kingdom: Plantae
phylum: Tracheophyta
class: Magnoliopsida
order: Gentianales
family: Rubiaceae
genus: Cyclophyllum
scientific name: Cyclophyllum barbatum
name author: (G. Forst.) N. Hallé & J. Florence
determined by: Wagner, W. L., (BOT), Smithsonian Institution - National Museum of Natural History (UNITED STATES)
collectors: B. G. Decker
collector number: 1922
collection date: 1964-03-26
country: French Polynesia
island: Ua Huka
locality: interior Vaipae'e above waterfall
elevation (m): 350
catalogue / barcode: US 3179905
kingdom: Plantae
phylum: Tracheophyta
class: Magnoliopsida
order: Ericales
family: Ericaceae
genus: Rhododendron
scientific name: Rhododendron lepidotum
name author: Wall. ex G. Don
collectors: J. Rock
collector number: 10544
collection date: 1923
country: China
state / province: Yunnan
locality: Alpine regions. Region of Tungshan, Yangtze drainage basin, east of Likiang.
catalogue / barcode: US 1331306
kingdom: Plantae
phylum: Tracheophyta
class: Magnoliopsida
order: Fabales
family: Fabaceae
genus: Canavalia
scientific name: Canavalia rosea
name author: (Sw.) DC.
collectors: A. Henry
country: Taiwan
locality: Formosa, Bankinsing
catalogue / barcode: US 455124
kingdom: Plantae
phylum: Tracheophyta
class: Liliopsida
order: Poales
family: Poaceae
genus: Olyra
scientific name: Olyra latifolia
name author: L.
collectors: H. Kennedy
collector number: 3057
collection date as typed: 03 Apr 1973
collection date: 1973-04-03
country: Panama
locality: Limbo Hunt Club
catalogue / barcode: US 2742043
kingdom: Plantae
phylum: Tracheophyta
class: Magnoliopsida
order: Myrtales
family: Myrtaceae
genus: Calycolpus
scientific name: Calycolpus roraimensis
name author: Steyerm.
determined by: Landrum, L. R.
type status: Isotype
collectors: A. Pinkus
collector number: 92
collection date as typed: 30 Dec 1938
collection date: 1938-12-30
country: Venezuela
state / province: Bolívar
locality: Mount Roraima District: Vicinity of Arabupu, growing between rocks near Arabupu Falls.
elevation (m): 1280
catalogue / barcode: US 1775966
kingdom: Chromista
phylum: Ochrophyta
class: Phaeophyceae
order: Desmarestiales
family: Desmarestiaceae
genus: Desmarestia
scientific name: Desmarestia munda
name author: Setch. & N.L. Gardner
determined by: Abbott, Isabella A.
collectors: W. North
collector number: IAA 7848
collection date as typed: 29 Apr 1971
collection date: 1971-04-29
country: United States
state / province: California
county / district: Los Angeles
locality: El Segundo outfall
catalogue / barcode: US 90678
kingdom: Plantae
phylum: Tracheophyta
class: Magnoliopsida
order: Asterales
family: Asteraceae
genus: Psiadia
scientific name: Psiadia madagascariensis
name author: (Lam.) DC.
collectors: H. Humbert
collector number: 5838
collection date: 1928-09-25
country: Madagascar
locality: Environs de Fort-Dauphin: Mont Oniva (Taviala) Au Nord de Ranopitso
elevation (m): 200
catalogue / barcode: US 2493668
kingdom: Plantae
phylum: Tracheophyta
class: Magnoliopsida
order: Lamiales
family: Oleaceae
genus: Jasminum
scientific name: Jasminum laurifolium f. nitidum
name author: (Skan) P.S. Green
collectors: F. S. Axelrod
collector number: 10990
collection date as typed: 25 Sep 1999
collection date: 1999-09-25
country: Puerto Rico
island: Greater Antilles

*-*-*

- _What the exercise asks_: Return all of the rows above verbatim, with every line in its original order and unchanged.

- _Correct output_:
kingdom: Plantae
phylum: Tracheophyta
class: Magnoliopsida
order: Gentianales
family: Rubiaceae
genus: Cyclophyllum
scientific name: Cyclophyllum barbatum
name author: (G. Forst.) N. Hallé & J. Florence
determined by: Wagner, W. L., (BOT), Smithsonian Institution - National Museum of Natural History (UNITED STATES)
collectors: B. G. Decker
collector number: 1922
collection date: 1964-03-26
country: French Polynesia
island: Ua Huka
locality: interior Vaipae'e above waterfall
elevation (m): 350
catalogue / barcode: US 3179905
kingdom: Plantae
phylum: Tracheophyta
class: Magnoliopsida
order: Ericales
family: Ericaceae
genus: Rhododendron
scientific name: Rhododendron lepidotum
name author: Wall. ex G. Don
collectors: J. Rock
collector number: 10544
collection date: 1923
country: China
state / province: Yunnan
locality: Alpine regions. Region of Tungshan, Yangtze drainage basin, east of Likiang.
catalogue / barcode: US 1331306
kingdom: Plantae
phylum: Tracheophyta
class: Magnoliopsida
order: Fabales
family: Fabaceae
genus: Canavalia
scientific name: Canavalia rosea
name author: (Sw.) DC.
collectors: A. Henry
country: Taiwan
locality: Formosa, Bankinsing
catalogue / barcode: US 455124
kingdom: Plantae
phylum: Tracheophyta
class: Liliopsida
order: Poales
family: Poaceae
genus: Olyra
scientific name: Olyra latifolia
name author: L.
collectors: H. Kennedy
collector number: 3057
collection date as typed: 03 Apr 1973
collection date: 1973-04-03
country: Panama
locality: Limbo Hunt Club
catalogue / barcode: US 2742043
kingdom: Plantae
phylum: Tracheophyta
class: Magnoliopsida
order: Myrtales
family: Myrtaceae
genus: Calycolpus
scientific name: Calycolpus roraimensis
name author: Steyerm.
determined by: Landrum, L. R.
type status: Isotype
collectors: A. Pinkus
collector number: 92
collection date as typed: 30 Dec 1938
collection date: 1938-12-30
country: Venezuela
state / province: Bolívar
locality: Mount Roraima District: Vicinity of Arabupu, growing between rocks near Arabupu Falls.
elevation (m): 1280
catalogue / barcode: US 1775966
kingdom: Chromista
phylum: Ochrophyta
class: Phaeophyceae
order: Desmarestiales
family: Desmarestiaceae
genus: Desmarestia
scientific name: Desmarestia munda
name author: Setch. & N.L. Gardner
determined by: Abbott, Isabella A.
collectors: W. North
collector number: IAA 7848
collection date as typed: 29 Apr 1971
collection date: 1971-04-29
country: United States
state / province: California
county / district: Los Angeles
locality: El Segundo outfall
catalogue / barcode: US 90678
kingdom: Plantae
phylum: Tracheophyta
class: Magnoliopsida
order: Asterales
family: Asteraceae
genus: Psiadia
scientific name: Psiadia madagascariensis
name author: (Lam.) DC.
collectors: H. Humbert
collector number: 5838
collection date: 1928-09-25
country: Madagascar
locality: Environs de Fort-Dauphin: Mont Oniva (Taviala) Au Nord de Ranopitso
elevation (m): 200
catalogue / barcode: US 2493668
kingdom: Plantae
phylum: Tracheophyta
class: Magnoliopsida
order: Lamiales
family: Oleaceae
genus: Jasminum
scientific name: Jasminum laurifolium f. nitidum
name author: (Skan) P.S. Green
collectors: F. S. Axelrod
collector number: 10990
collection date as typed: 25 Sep 1999
collection date: 1999-09-25
country: Puerto Rico
island: Greater Antilles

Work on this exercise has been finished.